Dorothy Luxton died peacefully in her sleep on January 7, 2021. She was 105 years old.
She leaves behind a family of two daughters, two sons-in-law, seven grandchildren, 12 great-grandchildren and one great-great-grandchild.
Dorothy was born in Eastbourne on February 18, 1915. She had two brothers, Bernard who was four, and Jack, who was two. Her father, Percy was a gardener at Folkington Manor, and her mother Kate was a seamstress.

Sidmouth Herald: Dorothy dressed up in a nurse's uniformDorothy dressed up in a nurse's uniform (Image: Margaret Greenhalgh)
During the First World War, Percy enrolled in the 12th Service Battalion, of the Royal Sussex Regiment, as a Private. When Percy went to war, Dorothy and the children moved back to her own large family in Sidbury. This was to be where Kate grew up. Percy managed to visit his young family there once on leave. Sadly, he was killed on June 30, 1916, at the age of 27. When a plaque was mounted later in Sidbury Church in honour of her dad Percy, Dorothy remembered being lifted up and told, “That is your daddy.”
Dorothy and Bernard attended Sidbury School until they were 14 years old. One day, when she was older, Dorothy and her friend Vera were on Sidmouth beach when Dorothy spotted a handsome young man who was on holiday from Enfield. The young man’s name was Peter. He spent the next four years driving between Enfield and Sidbury until they married on Easter Monday April 10, 1939 at Sidbury Church. The reception was held in the village hall. Vera and her fiancé Frank also got married later that year.

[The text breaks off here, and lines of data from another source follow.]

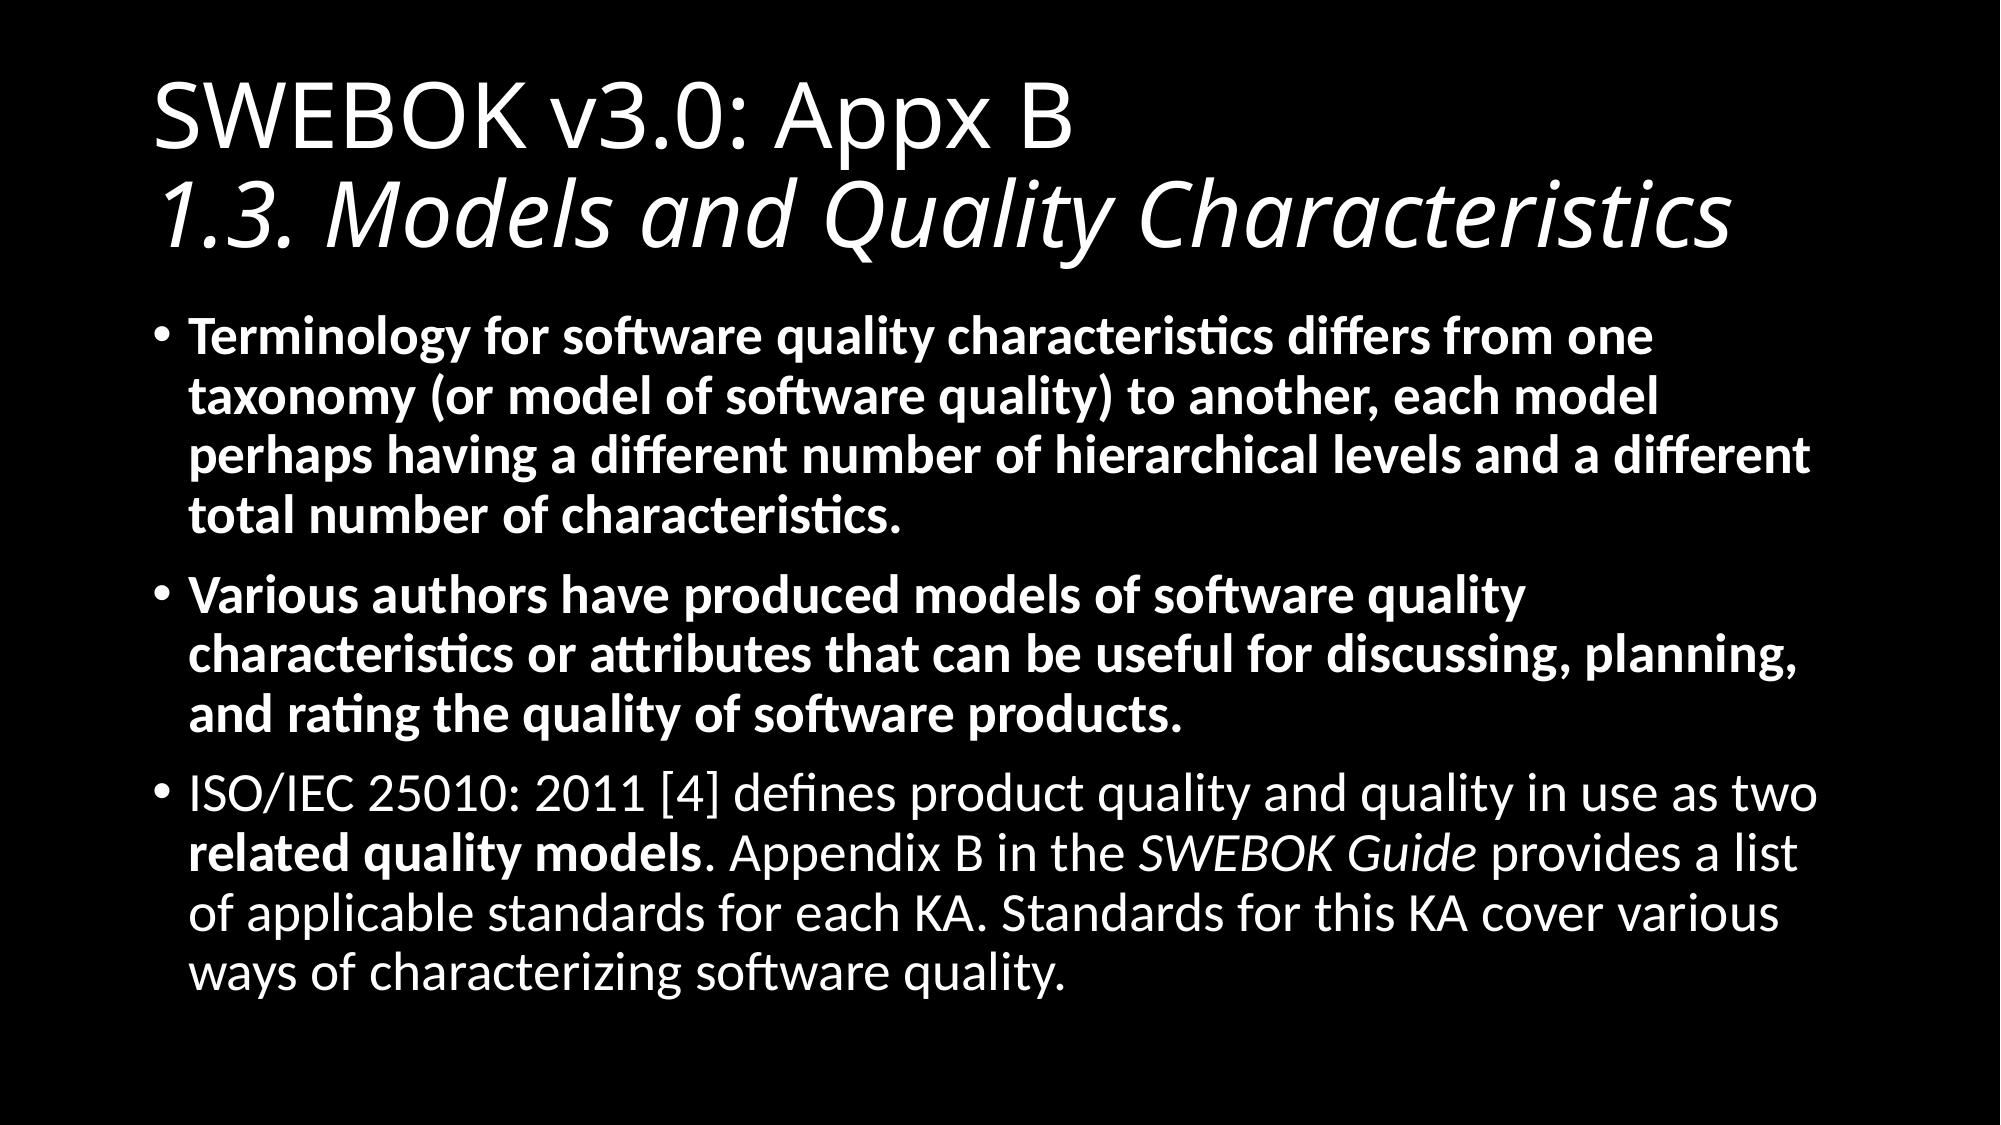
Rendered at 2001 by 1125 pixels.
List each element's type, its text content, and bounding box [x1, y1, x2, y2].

title SWEBOK v3.0: Appx B 1.3. Models and Quality Characteristics [137, 59, 1863, 278]
list Terminology for software quality characteristics differs from one taxonomy (or model of software quality) to another, each model perhaps having a different number of hierarchical levels and a different total number of characteristics. Various authors have produced models of software quality characteristics or attributes that can be useful for discussing, planning, and rating the quality of software products. ISO/IEC 25010: 2011 [4] defines product quality and quality in use as two related quality models. Appendix B in the SWEBOK Guide provides a list of applicable standards for each KA. Standards for this KA cover various ways of characterizing software quality. [137, 299, 1863, 1014]
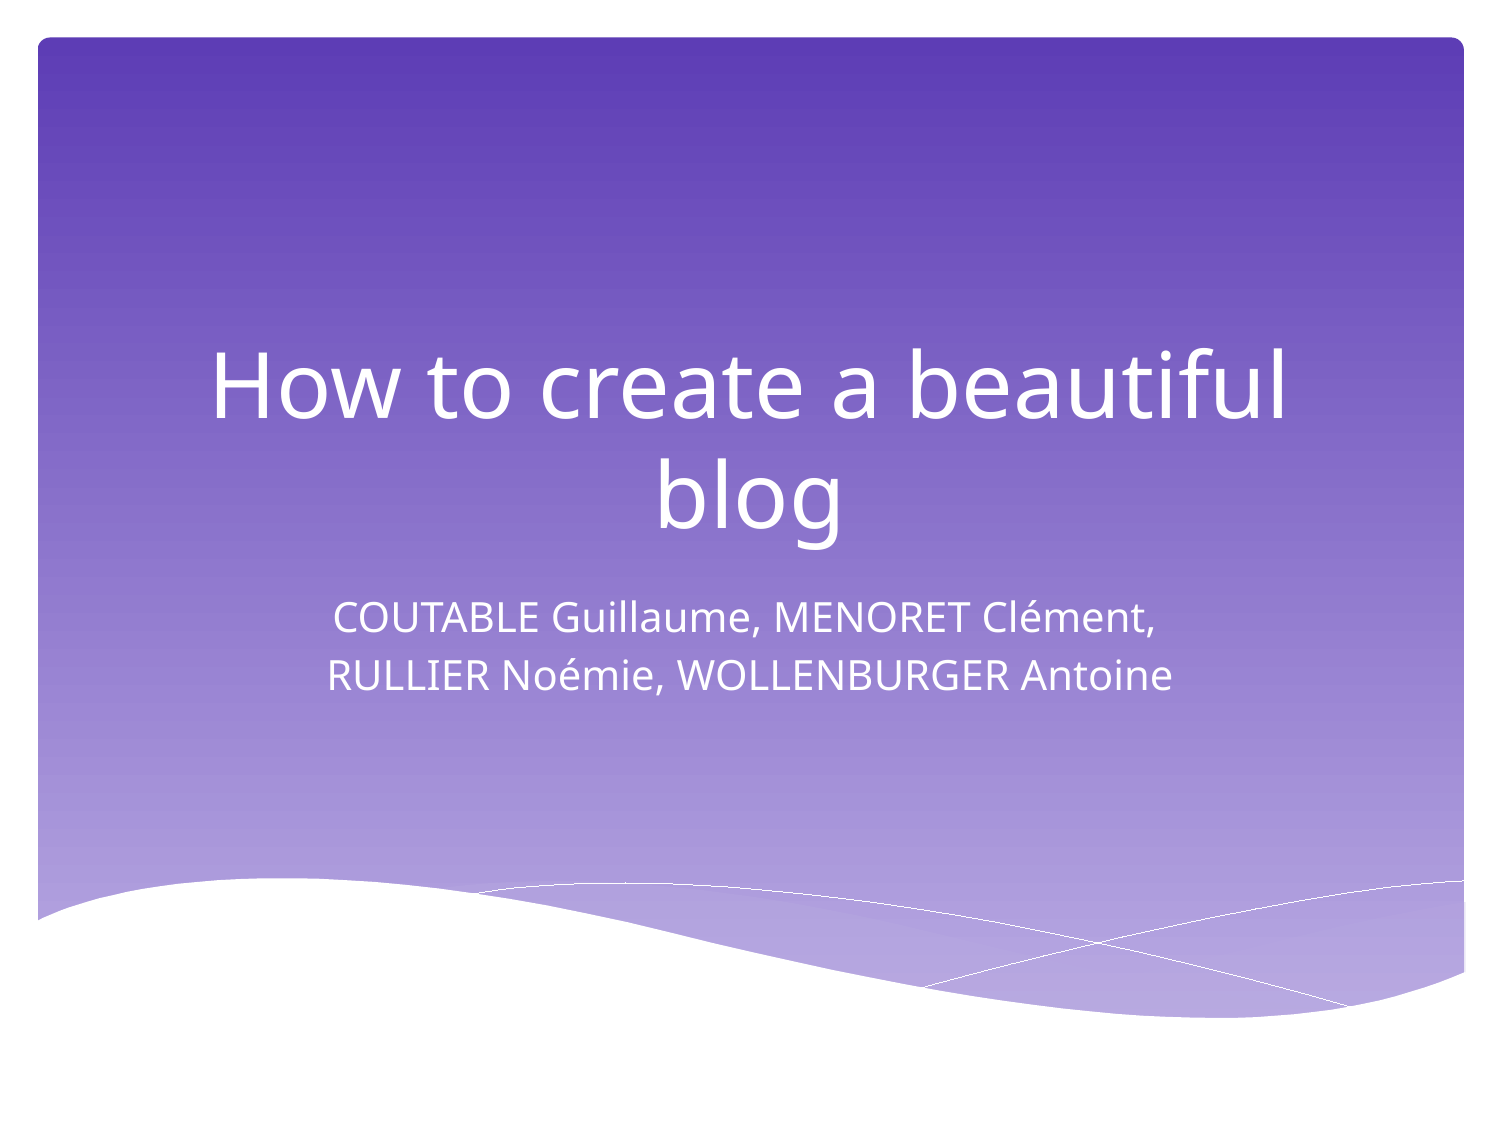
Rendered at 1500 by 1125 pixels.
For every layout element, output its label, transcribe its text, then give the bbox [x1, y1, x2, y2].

Tragedy struck both of Dorothy’s brothers in the years that followed. Bernard had married Barbara Hawks in 1938 while Jack and Joan married in 1937, and had two daughters Sandra and Elizabeth. Tragically, in 1939, before Elizabeth was born, Jack was killed flying an aircraft full of explosives between Driffield and Catterick. During the war, Dorothy’s other brother, Bernard worked at an aircraft factory, where he contracted tuberculosis. He too, died in 1946.

Sidmouth Herald: Dorothy and VeraDorothy and Vera (Image: Margaret Greenhalgh)
Peter worked for The Royal Ordnance factories, and their first home was in Enfield. When Dorothy found that she was pregnant, they agreed that she should return to Sidbury and have the baby. At the moment Margaret was born, Exeter was being bombed, and there were planes flying over Sidbury. Many more moves followed. They lived in Worcester, Hirwaun in Wales, Alsager in Stoke on Trent, Chorley, and Abergavenny. Each of the locations were close to Royal Ordnance Factories where Peter was working. Over the next ten years, they had two more daughters, Gillian and Elizabeth. After the girls married and moved away, Margaret to Australia, Singapore and South Africa and Gillian to Bermuda, exciting holidays began. Peter and Dorothy celebrated their Ruby Anniversary in Bali.
Peter retired in 1975 and the couple were able to move back to Devon. They bought a bungalow in Barnhayes, very close to where their lifelong friends Vera and Frank lived. Peter died in 2007, and Dorothy being the independent lady she was remained in her home in Barnhayes.
In September 2013 she moved into Rose Lawn Care Home and settled in immediately, joining in with many of the activities there. In 2015 she celebrated her 100th birthday. She received a card from the Queen and a telegram from the Home Secretary. Later, she loved being taken into town in a wheelchair.
She had a famous sense of humour. On her 100th birthday she was heard to say, “I can’t die yet - my bus pass hasn’t run out!” On being taken to hospital when she was well over 100, she said to the ambulance crew, “I hope you don’t find that I am pregnant!” Recently, she giggled as she asked one of her daughters “If you get married again, can I be a bridesmaid? “
She never believed that she was 105 and always maintained that her family had got their calculations wrong. She always said she felt twenty years younger than she actually was.